Selected passage
Content starts
Flat-Earth Thinking in Our Time

by Carolyn Chase

 

DeI'm fed up with big-airport boosterism. Study after study after study has piled up on putting a new international airport in the San Diego region. These studies provide easy targets for "Golden Fleece" awards from the San Diego County Taxpayer's Association.

    They all tout the benefits and dismiss the costs. It's taken as an article of faith in political circles in this region that more runways, wherever we could possibly put them, are necessary. It then moves quickly to a war over where, without visiting many complex and critical related issues. No one seems to have considered that by examining the other issues, the Gordian knot of where could actually be untied.

    The optimistically-named Regional Government Efficiency Commission recommended that a new Airport Authority be created and filled with political appointees - without needing to be accountable to the voting public. This authoritarian response is deemed a necessary means of bypassing the messy and inconvenient election process associated with democracy. Assemblyman Howard Wayne has jumped on with late-session legislation to ram through a new Authority -- without the required ballot approval that was promised as part of the RGEC process.

    Inquiring minds want to know: where's the vision?

    Both innovative visions of airports and their impacts are discussed in a "must read" article for San Diegans, in the July/August 2001 issue of Worldwatch magazine and reprinted in the September issue of sdearthtimes.com.

    "Airports and Cities: Can They Coexist" by Ed Ayres explains many aspects of flat-earth thinking that shape airport planning and politics today. His pithy examples inform and inspire.

    "A flat runway forces the 425-ton jet that is landing on it to throw its engines into reverse and burn a huge amount of fuel to come to a stop. Imagine, instead, a landing strip that is slightly inclined - so that as the plane touches down it decelerates by rolling up a 2- to 3- percent grade…. Building the inclined runway like an elongated highway overpass, with the terminal underneath it, would eliminate miles of taxiways and cut down on the airport's use of land, as well as of fuel. This adds up quickly, because a typical major airport accommodates around 1,000 flight a day - meaning a potential daily saving of close to 1 million gallons of fuel… there would also be a substantial reduction of noise."

    The article reveals the appalling lack of "smart growth" thinking when it comes to airports, noting that "airports consume land, energy and dumping capacity at rates rarely equaled anywhere else." With better design, a "whole airport could be built on one-third the land, at one-half the cost, with lower operating costs, and a cleaner environment - which also means the airlines and other airport-related businesses could operate a lot more profitably."
Content ends
Set of tasks
- A) Edit the airport essay passage from the words "Both innovative visions" through "issue of sdearthtimes.com." so that "Worldwatch" becomes "World Watch".
- B) In the airport essay, how many flights a day does a typical major airport accommodate?
- C) What comes next in the airport essay? Write the next part.

Provided information
Content starts
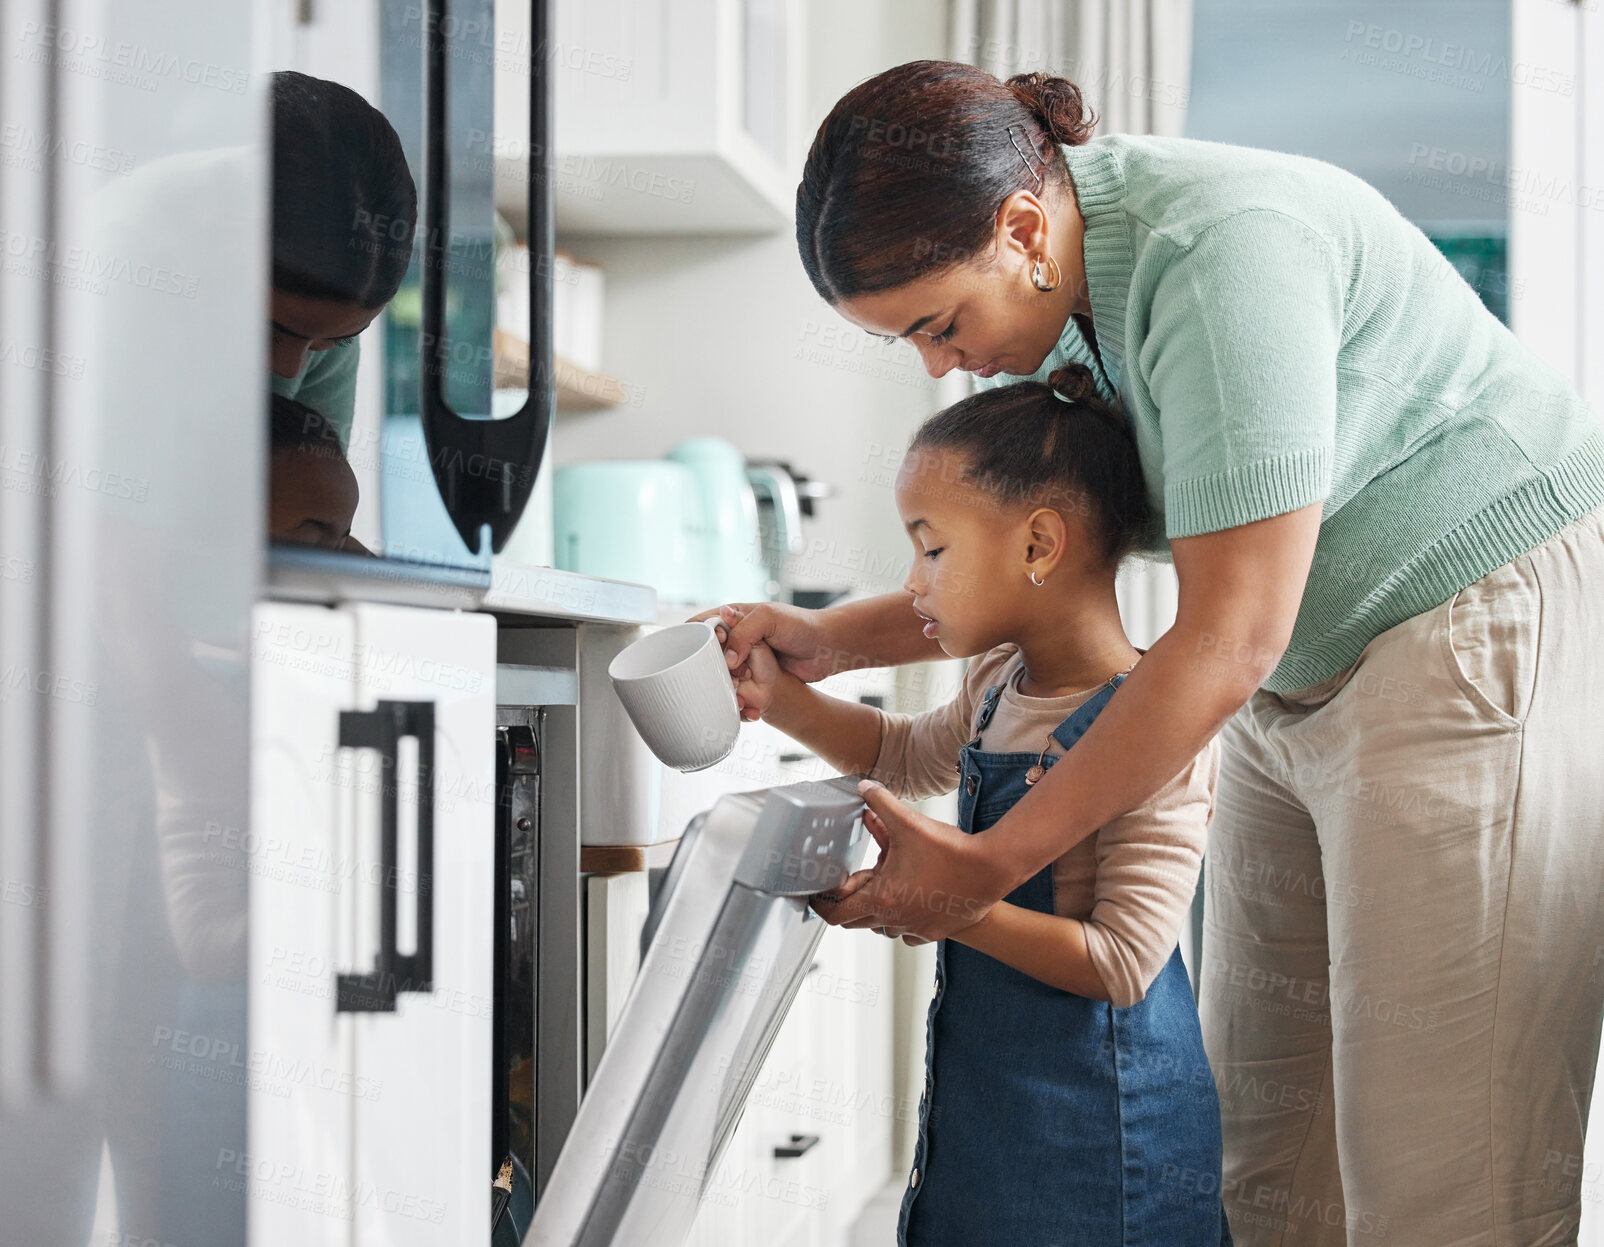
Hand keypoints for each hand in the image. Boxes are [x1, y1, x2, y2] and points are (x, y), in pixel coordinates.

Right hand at [689, 602, 842, 715]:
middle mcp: (736, 637)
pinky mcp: (754, 676)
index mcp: (734, 616)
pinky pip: (738, 688)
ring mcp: (744, 657)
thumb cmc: (802, 626)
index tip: (709, 653)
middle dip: (711, 668)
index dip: (698, 639)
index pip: (700, 625)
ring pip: (721, 674)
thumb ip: (743, 633)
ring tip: (739, 693)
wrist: (828, 648)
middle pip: (707, 654)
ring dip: (725, 686)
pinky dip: (738, 697)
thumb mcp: (769, 619)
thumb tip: (727, 658)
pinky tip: (744, 705)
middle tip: (728, 677)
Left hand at [810, 780, 1012, 941]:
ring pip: (881, 926)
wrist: (992, 868)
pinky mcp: (934, 931)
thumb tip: (864, 787)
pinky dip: (900, 918)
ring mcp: (915, 929)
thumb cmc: (952, 851)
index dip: (823, 903)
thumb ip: (881, 802)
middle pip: (855, 921)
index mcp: (882, 897)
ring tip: (885, 881)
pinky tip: (910, 896)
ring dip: (876, 908)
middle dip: (850, 900)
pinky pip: (906, 933)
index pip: (836, 913)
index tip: (820, 893)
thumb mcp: (909, 821)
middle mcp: (895, 920)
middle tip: (854, 880)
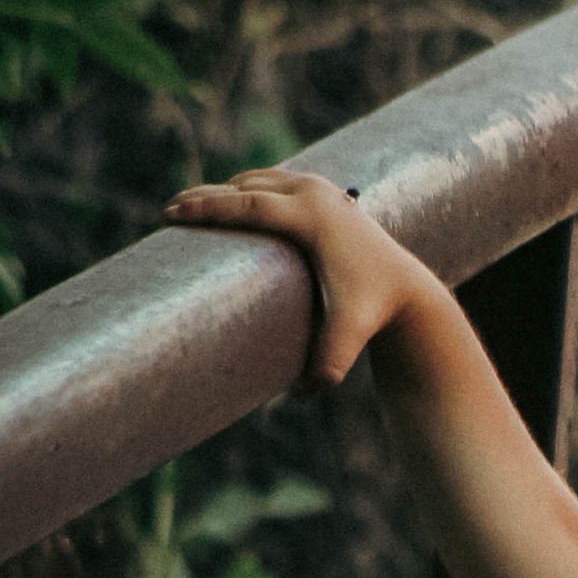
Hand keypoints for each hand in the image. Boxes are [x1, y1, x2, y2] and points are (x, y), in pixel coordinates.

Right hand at [163, 166, 441, 389]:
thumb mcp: (349, 336)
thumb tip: (302, 396)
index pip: (248, 205)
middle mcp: (316, 193)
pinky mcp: (325, 191)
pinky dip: (249, 188)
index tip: (173, 213)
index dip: (208, 207)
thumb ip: (329, 364)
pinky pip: (275, 181)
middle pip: (246, 187)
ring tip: (192, 207)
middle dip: (206, 197)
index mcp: (312, 217)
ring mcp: (322, 188)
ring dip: (226, 191)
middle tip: (170, 210)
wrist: (408, 290)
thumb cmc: (372, 313)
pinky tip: (229, 200)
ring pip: (259, 181)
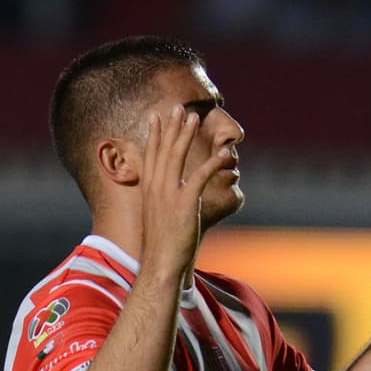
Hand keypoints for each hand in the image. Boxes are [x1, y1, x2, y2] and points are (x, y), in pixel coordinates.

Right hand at [138, 104, 232, 278]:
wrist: (160, 264)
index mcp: (148, 190)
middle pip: (163, 150)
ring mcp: (169, 194)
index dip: (154, 134)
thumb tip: (169, 197)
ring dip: (186, 134)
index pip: (150, 155)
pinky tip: (223, 153)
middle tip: (178, 107)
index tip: (156, 116)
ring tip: (194, 117)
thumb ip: (163, 202)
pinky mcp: (184, 204)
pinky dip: (212, 163)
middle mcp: (155, 188)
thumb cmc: (161, 245)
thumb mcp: (158, 217)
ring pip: (177, 156)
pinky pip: (200, 177)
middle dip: (171, 126)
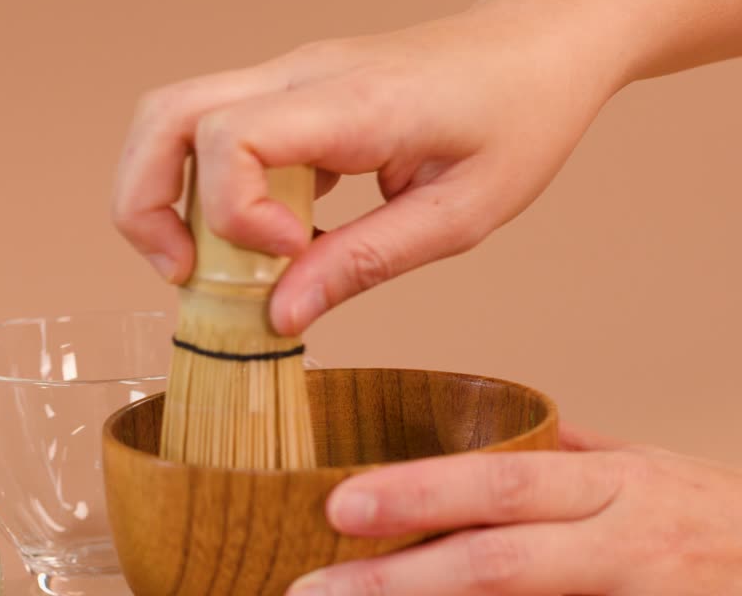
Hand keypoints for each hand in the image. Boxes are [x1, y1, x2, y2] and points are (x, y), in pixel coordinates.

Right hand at [111, 0, 630, 335]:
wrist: (538, 46)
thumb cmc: (519, 120)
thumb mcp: (463, 213)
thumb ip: (366, 262)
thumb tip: (280, 316)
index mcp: (353, 101)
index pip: (231, 134)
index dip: (233, 211)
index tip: (286, 255)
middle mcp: (301, 75)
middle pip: (165, 114)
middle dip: (143, 202)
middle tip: (179, 273)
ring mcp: (288, 76)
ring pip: (171, 115)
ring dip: (160, 192)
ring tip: (199, 263)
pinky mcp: (289, 92)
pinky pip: (211, 129)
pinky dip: (204, 188)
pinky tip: (259, 238)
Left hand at [286, 424, 741, 594]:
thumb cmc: (723, 524)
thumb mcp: (652, 473)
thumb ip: (568, 459)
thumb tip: (485, 432)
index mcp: (617, 488)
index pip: (502, 482)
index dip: (420, 493)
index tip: (340, 502)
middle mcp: (626, 545)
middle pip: (497, 562)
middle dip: (397, 581)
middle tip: (311, 586)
Content ends
Answers to the exercise
- A)
Both innovative visions of airports and their impacts are discussed in a "must read" article for San Diegans, in the July/August 2001 issue of World Watch magazine and reprinted in the September issue of sdearthtimes.com.

- B) Around 1,000.

- C)
    They also note that "the problem is that no one is in charge of the airport system … airport administrations have become worlds unto themselves - quasi-independent, and fully accountable to no one."

    Where have San Diegans heard this before? The discussions swirling around regionalism come to mind. There's lots of government, lots of taxes, lots of politicians... but no integrated plan and limited connectivity and accountability.

    Instead of pursuing such a plan, as also recommended by RGEC, Wayne has chosen to attempt to perpetuate the past paradigm of powerbrokers pursuing a political fix instead of engaging in the necessary political debate. It's a great disappointment that he has, so far, missed the chance to move the issues themselves forward.

    The article's most important point is about the kind of out-dated sprawl-thinking that's being used to approach new airport capacity.

    Airport thinking is firmly lodged in the past, echoing "the 19th century notion that the way to get rid of any kind of congestion - whether of people, traffic, or waste - is simply to remove to a more open space…. But looking only at the profitability of new tracts, versus the redesign of cities, we missed the costs of destroying habitat, paving over farmland, increasing energy consumption and so on… it's an escalation of sprawl.

    "In the energy industry, the impulse is to drill for more oil, rather than to use existing supplies much more efficiently. In waste management, the impulse is to find more space to dump. In housing, it's to develop more land, rather than design for higher density on the land already claimed for human use. All these impulses are vestiges of pioneer times, when it was always possible to find more resources by moving on, opening up new territory."

    All new territory now has neighbors.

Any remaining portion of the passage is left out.